** RECORD SET **
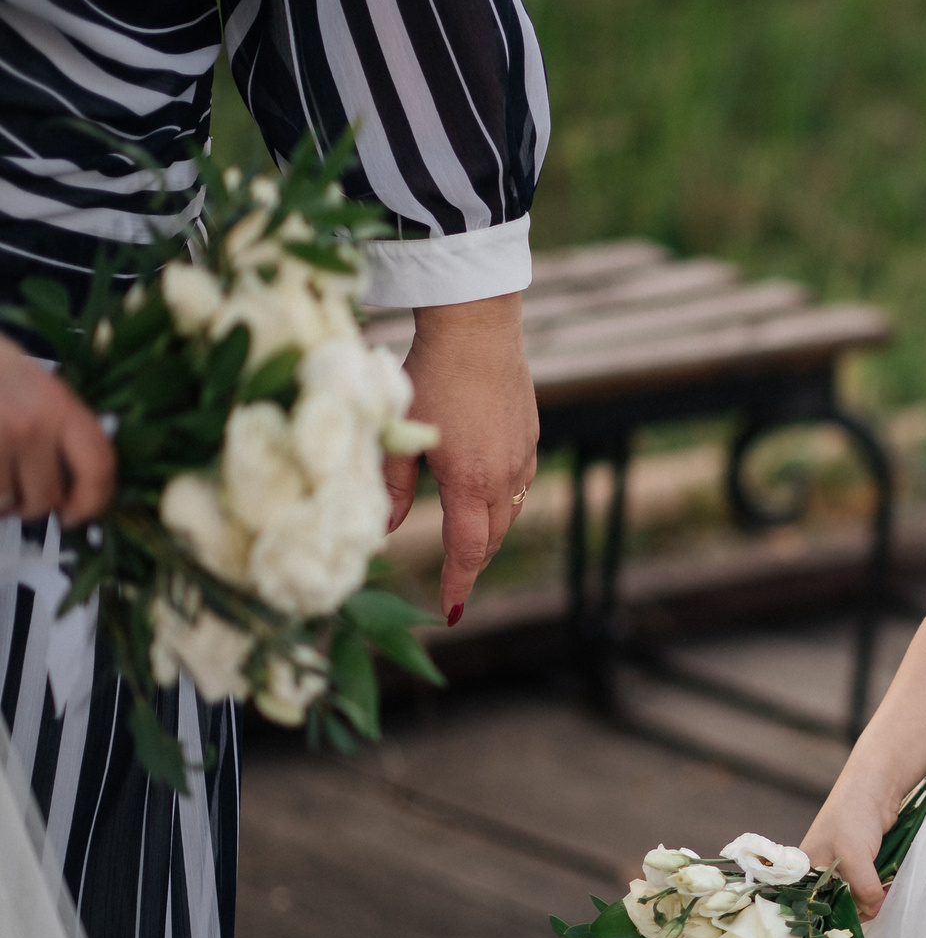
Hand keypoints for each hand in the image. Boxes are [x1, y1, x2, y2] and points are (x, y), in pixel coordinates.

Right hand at [0, 338, 114, 524]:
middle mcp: (29, 425)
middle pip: (45, 496)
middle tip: (23, 500)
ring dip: (0, 502)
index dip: (94, 500)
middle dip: (33, 506)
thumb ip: (64, 431)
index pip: (98, 466)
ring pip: (4, 501)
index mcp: (59, 406)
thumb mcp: (40, 386)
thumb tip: (76, 481)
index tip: (78, 513)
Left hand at [384, 294, 537, 621]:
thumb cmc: (428, 374)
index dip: (459, 583)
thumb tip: (383, 528)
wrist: (477, 327)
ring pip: (509, 512)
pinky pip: (519, 484)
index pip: (467, 550)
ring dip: (489, 533)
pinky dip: (502, 502)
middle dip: (475, 563)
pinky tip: (485, 494)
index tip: (452, 610)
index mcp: (470, 480)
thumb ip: (392, 485)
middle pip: (492, 538)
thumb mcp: (401, 432)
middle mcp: (504, 475)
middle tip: (456, 582)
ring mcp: (523, 455)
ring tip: (468, 545)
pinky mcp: (530, 434)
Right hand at [801, 770, 899, 922]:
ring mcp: (841, 869)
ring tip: (885, 895)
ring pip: (856, 896)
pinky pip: (868, 885)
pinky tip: (889, 888)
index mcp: (805, 873)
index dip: (833, 918)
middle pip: (837, 905)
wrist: (874, 788)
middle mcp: (820, 873)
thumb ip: (863, 888)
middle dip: (857, 908)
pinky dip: (879, 888)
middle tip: (876, 907)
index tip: (854, 926)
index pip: (814, 908)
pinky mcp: (861, 864)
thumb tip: (875, 911)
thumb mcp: (854, 857)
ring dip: (871, 898)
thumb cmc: (852, 817)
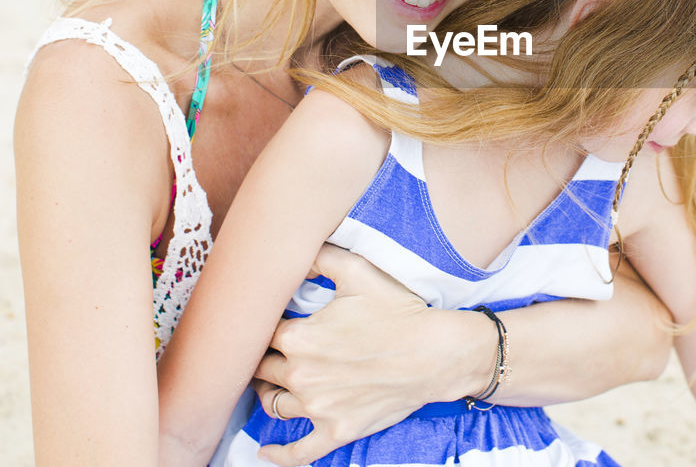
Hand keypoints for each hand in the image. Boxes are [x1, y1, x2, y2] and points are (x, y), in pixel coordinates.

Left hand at [249, 244, 488, 465]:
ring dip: (268, 394)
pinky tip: (266, 450)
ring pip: (273, 405)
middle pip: (261, 370)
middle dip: (262, 359)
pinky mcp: (336, 431)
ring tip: (272, 385)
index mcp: (298, 337)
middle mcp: (300, 375)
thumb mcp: (358, 271)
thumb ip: (320, 257)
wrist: (435, 353)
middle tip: (269, 351)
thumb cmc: (398, 311)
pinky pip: (297, 452)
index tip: (269, 321)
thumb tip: (296, 249)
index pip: (260, 333)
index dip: (262, 326)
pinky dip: (278, 454)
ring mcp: (317, 407)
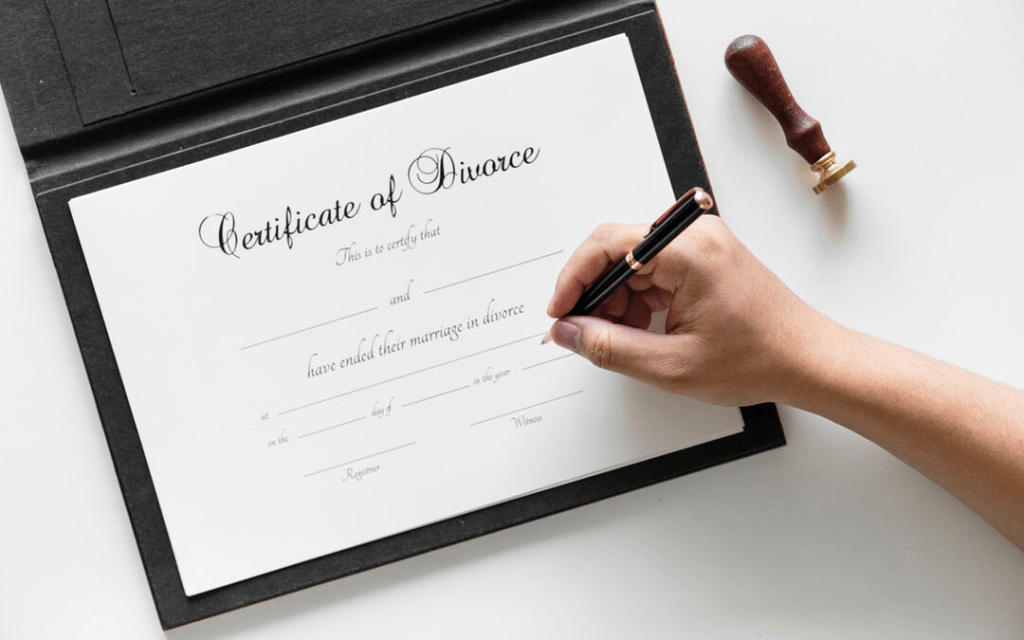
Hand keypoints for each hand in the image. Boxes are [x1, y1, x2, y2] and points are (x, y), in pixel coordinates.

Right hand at [546, 215, 834, 405]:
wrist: (808, 361)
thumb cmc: (759, 358)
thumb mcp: (670, 364)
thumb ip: (608, 347)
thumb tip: (568, 332)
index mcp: (688, 250)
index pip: (607, 245)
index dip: (573, 280)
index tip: (559, 311)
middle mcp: (695, 236)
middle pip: (618, 253)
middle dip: (596, 296)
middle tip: (585, 334)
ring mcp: (702, 245)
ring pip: (634, 266)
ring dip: (618, 303)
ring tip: (623, 342)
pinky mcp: (705, 260)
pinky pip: (655, 272)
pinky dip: (640, 303)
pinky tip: (644, 332)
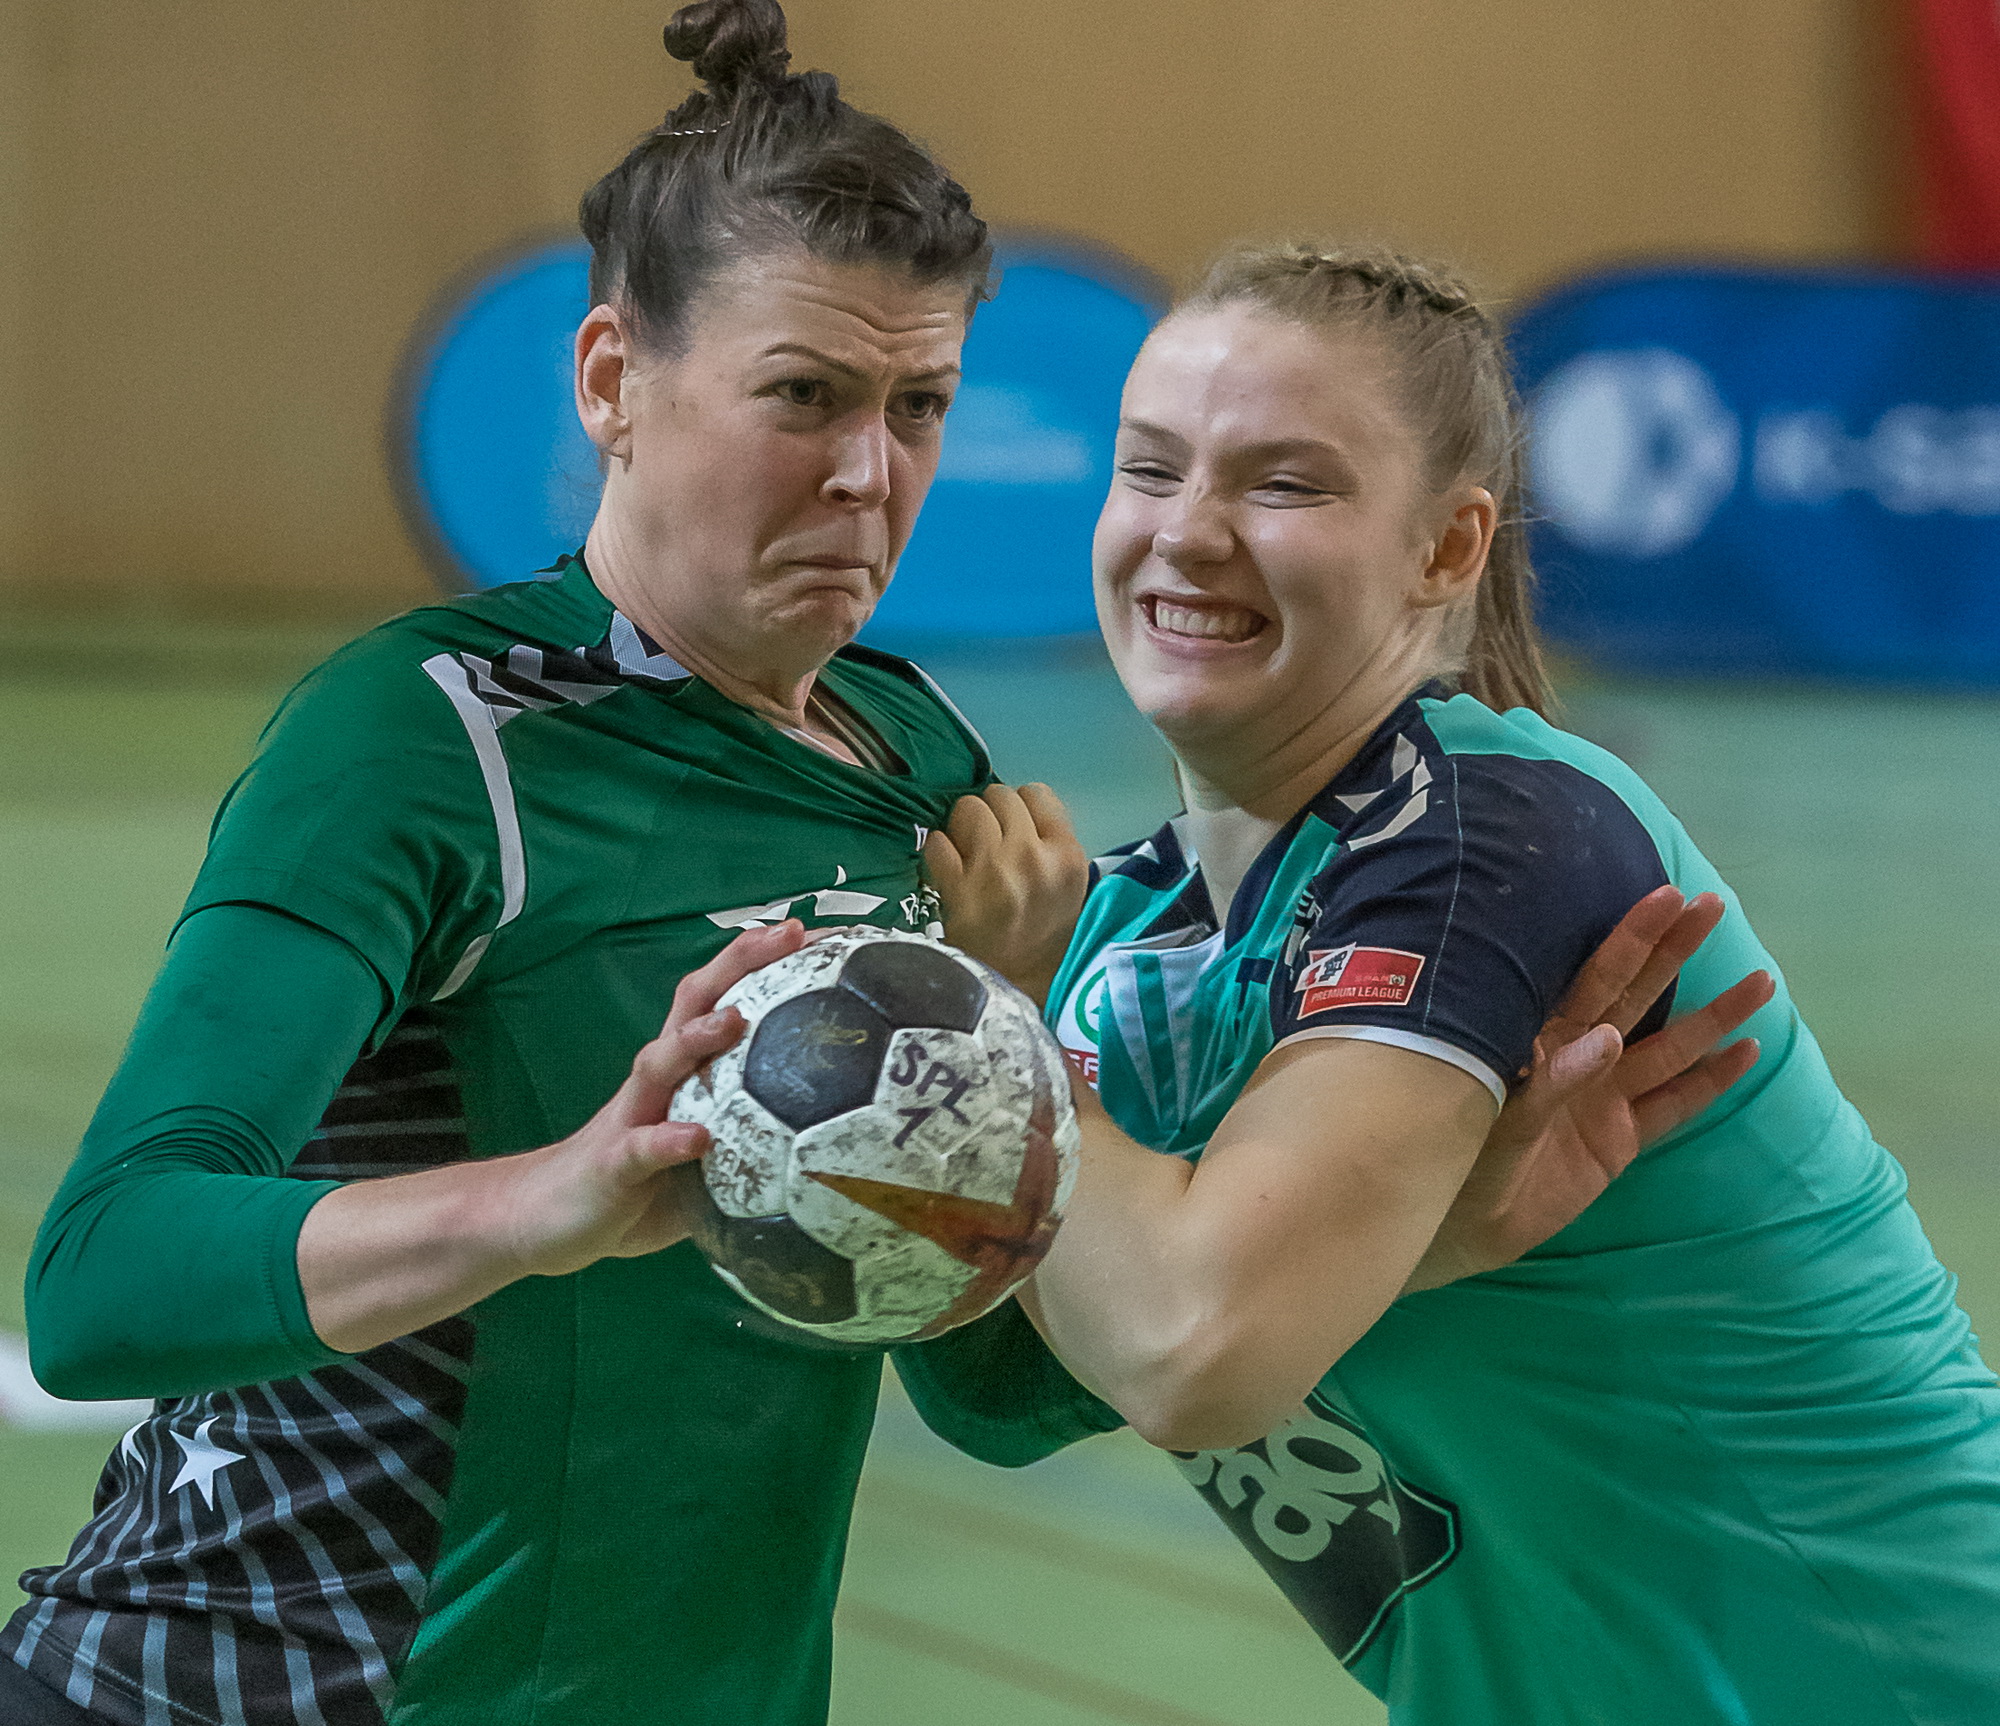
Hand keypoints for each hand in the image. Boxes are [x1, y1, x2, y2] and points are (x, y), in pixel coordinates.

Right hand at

** WHAT TO DO **
Please count how many lines of the listing include the word "Right", giving the number by itself.

** RESPONSE TO THE TASK **
4